Summary

1) ‘Content may not be king’ but it is now operating in the realms of royalty as the Viacom and Google dispute is showing and the ongoing need of MSOs and telcos to differentiate their telecom and Internet products in the face of competition and commoditisation.
2) Viacom produces a good range of content – much of it is clearly targeted at the core online users. However, all established content producers are struggling for audience share in an increasingly fragmented digital TV space and are mainly losing viewing share in broadband households.
3) If what the original article states is correct then we can estimate that the potential basic online advertising revenue that Viacom has lost could be in the region of $60m.
4) Google has no option but to delay the formal integration of YouTube and the full launch of Google Video – until it has sufficient content deals in place and legitimate content on its site.
5) This is a great boost for all the independent content producers who can benefit from additional licence fees and interstitial advertising revenues - as well as the potential linkup with Google.

Analysis

·Viacom produces much of the leading and popular content for the current trendsetting and viral (word of mouth) consumers. Its key assets (such as MTV, Comedy Central, BET, Paramount, DreamWorks, and Nickelodeon) make up many clips on YouTube and community/file sharing sites. The entertainment that Viacom produces and the stature that it is held in is a result of significant investment - and so, it has a right to protect that investment.
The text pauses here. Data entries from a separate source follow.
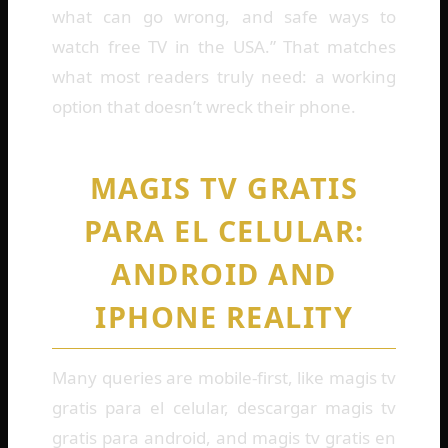
what can go wrong, and safe ways to
watch free TV in the USA.” That matches
what most readers truly need: a working
option that doesn’t wreck their phone.
MAGIS TV GRATIS
PARA EL CELULAR:
ANDROID AND
IPHONE REALITY
Many queries are mobile-first, like magis tv
gratis para el celular, descargar magis tv
gratis para android, and magis tv gratis en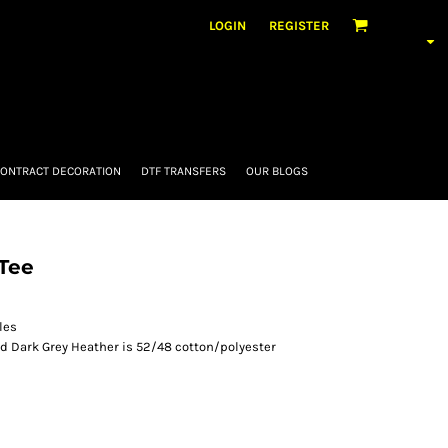
LOGIN
REGISTER
ONTRACT DECORATION
DTF TRANSFERS
OUR BLOGS
Tee
les
nd Dark Grey Heather is 52/48 cotton/polyester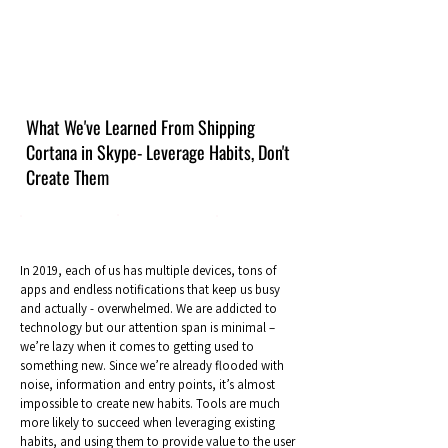
What We've Learned From Shipping
Cortana in Skype- Leverage Habits, Don't
Create Them
In 2019, each of us has multiple devices, tons of
apps and endless notifications that keep us busy
and actually - overwhelmed. We are addicted to
technology but our attention span is minimal –
we’re lazy when it comes to getting used to
something new. Since we’re already flooded with
noise, information and entry points, it’s almost
impossible to create new habits. Tools are much
more likely to succeed when leveraging existing
habits, and using them to provide value to the user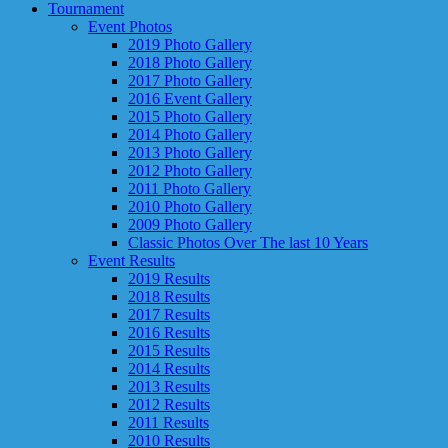
Tournament
Event Photos
2019 Photo Gallery
2018 Photo Gallery
2017 Photo Gallery
2016 Event Gallery
2015 Photo Gallery
2014 Photo Gallery
2013 Photo Gallery
2012 Photo Gallery
2011 Photo Gallery
2010 Photo Gallery
2009 Photo Gallery
Classic Photos Over The last 10 Years
Event Results
2019 Results
2018 Results
2017 Results
2016 Results
2015 Results
2014 Results
2013 Results
2012 Results
2011 Results
2010 Results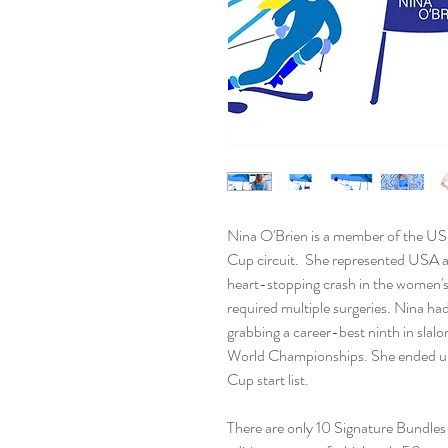
Nina O'Brien is a member of the U
Cup circuit. She represented USA a
heart-stopping crash in the women'
required multiple surgeries. Nina ha
grabbing a career-best ninth in slalo
World Championships. She ended up 
Cup start list.
There are only 10 Signature Bundles 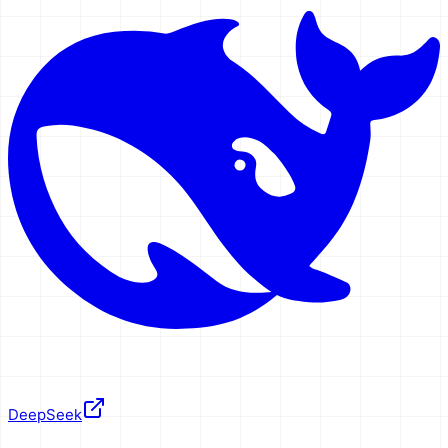
DeepSeek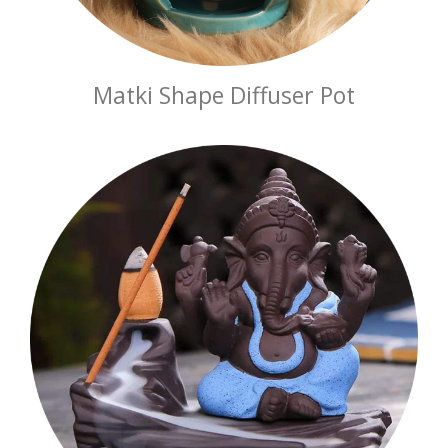
Matki Shape Diffuser Pot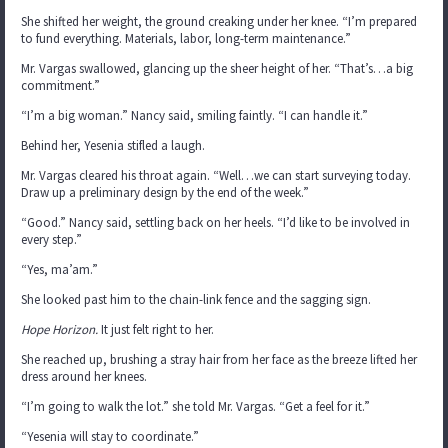
She shifted her weight, the ground creaking under her knee. “I’m prepared
to fund everything. Materials, labor, long-term maintenance.”
Mr. Vargas swallowed, glancing up the sheer height of her. “That’s…a big
commitment.”
“I’m a big woman.” Nancy said, smiling faintly. “I can handle it.”
Behind her, Yesenia stifled a laugh.
Mr. Vargas cleared his throat again. “Well…we can start surveying today.
Draw up a preliminary design by the end of the week.”
“Good.” Nancy said, settling back on her heels. “I’d like to be involved in
every step.”
“Yes, ma’am.”
She looked past him to the chain-link fence and the sagging sign.
Hope Horizon.
It just felt right to her.
She reached up, brushing a stray hair from her face as the breeze lifted her
dress around her knees.
“I’m going to walk the lot.” she told Mr. Vargas. “Get a feel for it.”
“Yesenia will stay to coordinate.”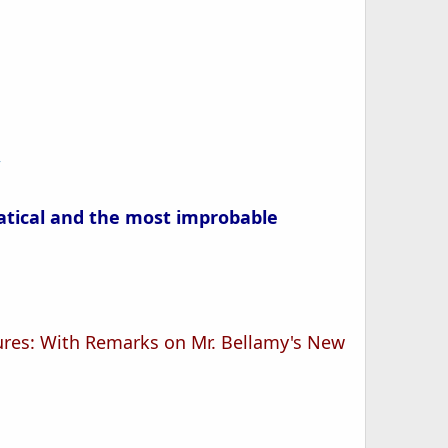
/
atical and the most improbable
ptures: With Remarks on Mr. Bellamy's New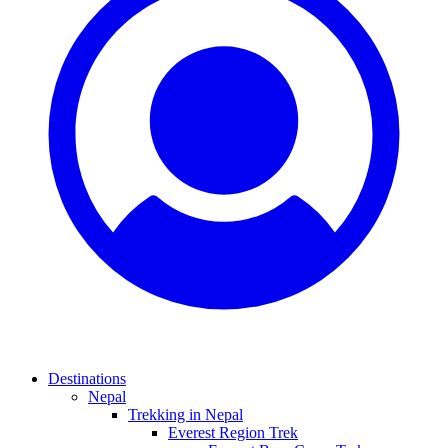
Destinations
Nepal
Trekking in Nepal
Everest Region Trek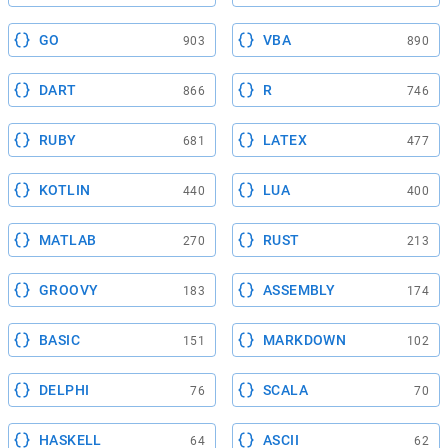
GO
VBA
903
890
DART
R
866
746
RUBY
LATEX
681
477
KOTLIN
LUA
440
400
MATLAB
RUST
270
213
GROOVY
ASSEMBLY
183
174
BASIC
MARKDOWN
151
102
DELPHI
SCALA
76
70
HASKELL
ASCII
64
62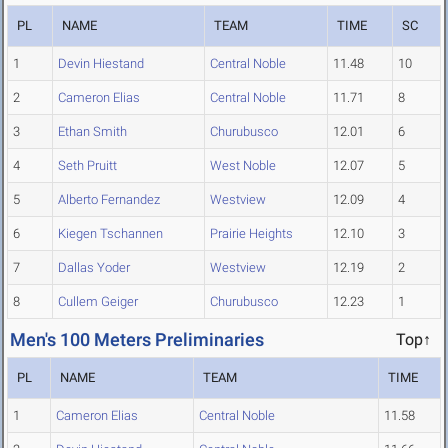
PL
NAME
TEAM
TIME
SC
1
Devin Hiestand
Central Noble
11.48
10
2
Cameron Elias
Central Noble
11.71
8
3
Ethan Smith
Churubusco
12.01
6
4
Seth Pruitt
West Noble
12.07
5
5
Alberto Fernandez
Westview
12.09
4
6
Kiegen Tschannen
Prairie Heights
12.10
3
7
Dallas Yoder
Westview
12.19
2
8
Cullem Geiger
Churubusco
12.23
1
Men's 100 Meters Preliminaries
Top↑
PL
NAME
TEAM
TIME
1
Cameron Elias
Central Noble
11.58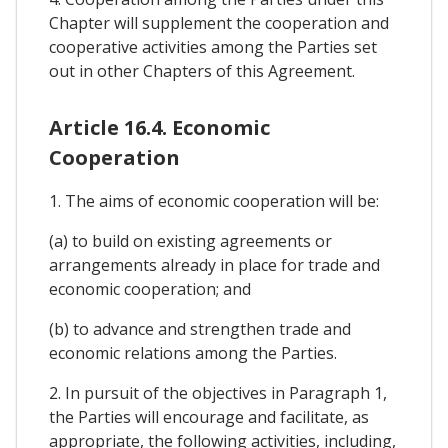
Chapter will supplement the cooperation and
cooperative activities among the Parties set
out in other Chapters of this Agreement.
Article 16.4. Economic
Cooperation
1. The aims of economic cooperation will be:
(a) to build on existing agreements or
arrangements already in place for trade and
economic cooperation; and
(b) to advance and strengthen trade and
economic relations among the Parties.
2. In pursuit of the objectives in Paragraph 1,
the Parties will encourage and facilitate, as
appropriate, the following activities, including,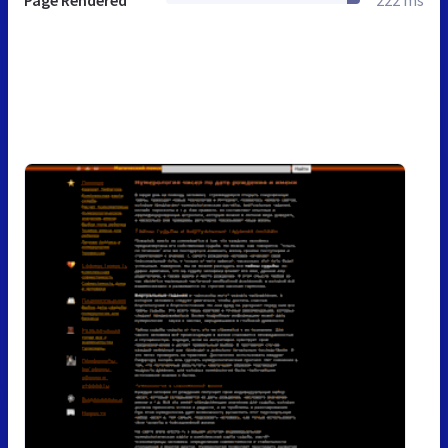
Page Rendered
222 ms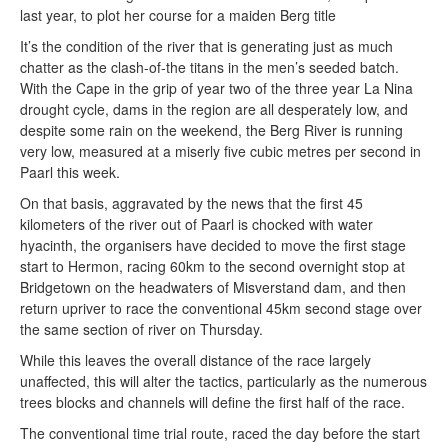
last year, to plot her course for a maiden Berg title
It’s the condition of the river that is generating just as much
chatter as the clash-of-the titans in the men’s seeded batch.
With the Cape in the grip of year two of the three year La Nina
drought cycle, dams in the region are all desperately low, and
despite some rain on the weekend, the Berg River is running
very low, measured at a miserly five cubic metres per second in
Paarl this week.
On that basis, aggravated by the news that the first 45
kilometers of the river out of Paarl is chocked with water
hyacinth, the organisers have decided to move the first stage
start to Hermon, racing 60km to the second overnight stop at
Bridgetown on the headwaters of Misverstand dam, and then
return upriver to race the conventional 45km second stage over
the same section of river on Thursday.
While this leaves the overall distance of the race largely
unaffected, this will alter the tactics, particularly as the numerous
trees blocks and channels will define the first half of the race.
The conventional time trial route, raced the day before the start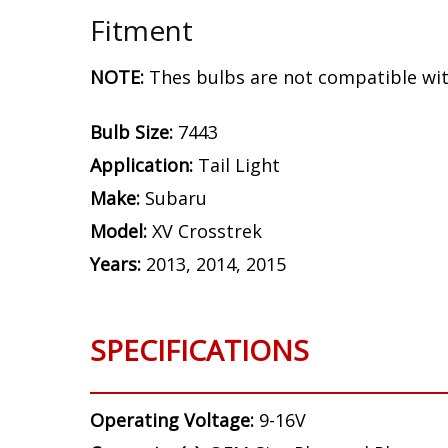
Fitment
NOTE:
Thes bulbs are not compatible wit
Bulb Size:
7443
Application:
Tail Light
Make:
Subaru
Model:
XV Crosstrek
Years:
2013, 2014, 2015
SPECIFICATIONS
Operating Voltage:
9-16V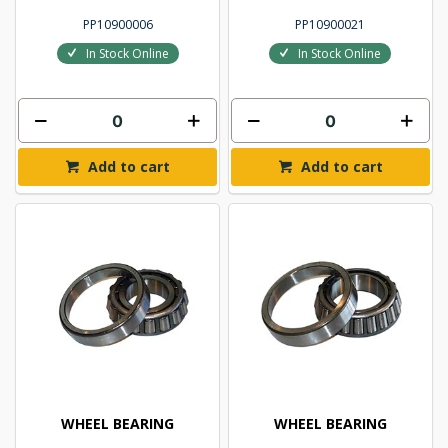
PP10900006
PP10900021
In Stock Online
In Stock Online
Add to cart
Add to cart
WHEEL BEARING
WHEEL BEARING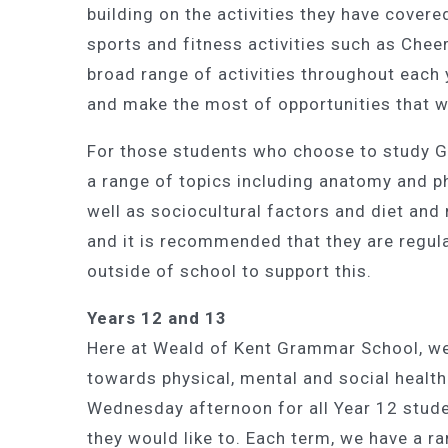
building on the activities they have covere
sports and fitness activities such as Chee
broad range of activities throughout each 
and make the most of opportunities that wi
For those students who choose to study G
a range of topics including anatomy and 
well as sociocultural factors and diet and 
and it is recommended that they are regula
outside of school to support this.
Years 12 and 13
Here at Weald of Kent Grammar School, we v
towards physical, mental and social health
Wednesday afternoon for all Year 12 stude
they would like to. Each term, we have a ra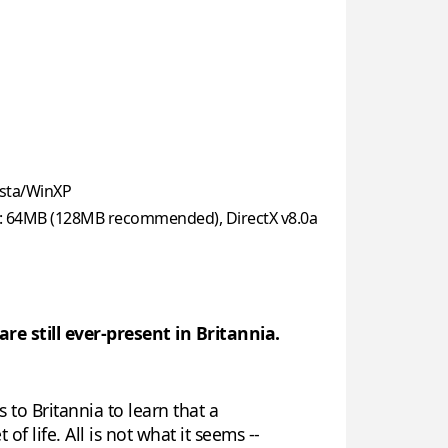
sta/WinXP
: 64MB (128MB recommended), DirectX v8.0a
re still ever-present in Britannia.
 to Britannia to learn that a
f life. All is not what it seems --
·Viacom produces a good range of content – much of it is clearly targeted at the core online users. However, all established content producers are struggling for audience share in an increasingly fragmented digital TV space. Ironically, (for Viacom) much of the decline in TV viewing share as a percentage of all media time is being lost in broadband households – where (for instance in the UK broadband households) Internet consumption is overtaking TV consumption. The result of which is reduced traditional spot advertising income and reduced revenue from licensing content to other TV channels.

·If what the original article states is correct in that ”Viacom contends that almost 160,000 unauthorized clips of its programming have been uploaded onto YouTube's site and viewed more than 1.5 billion times” – then we can estimate that the potential basic online advertising revenue could be in the region of $60m (just in terms of impressions). This is still someway short of the $1bn – but I’m sure a good copyright infringement lawyer could lay down the rationale to justify it!

·Separately, this illustrates the quandary that Google is in. It has no option but to delay the formal integration of YouTube and the full launch of Google Video – until it has sufficient content deals in place and legitimate content on its site.

·This is a great boost for all the independent content producers out there looking to distribute their content. Ownership of content rights across platform and geography is a great asset that many independent producers and broadcasters can leverage in discussions with these online and IPTV platforms. Independent content produces can benefit from additional licence fees and interstitial advertising revenues. The old cliche of ‘content is king’ was ridiculed over the last few years. However, if content is not king – then it is now operating in the realms of royalty as this Viacom and Google dispute is showing and the ongoing need of MSOs and telcos to differentiate their telecom and Internet products in the face of competition and commoditisation.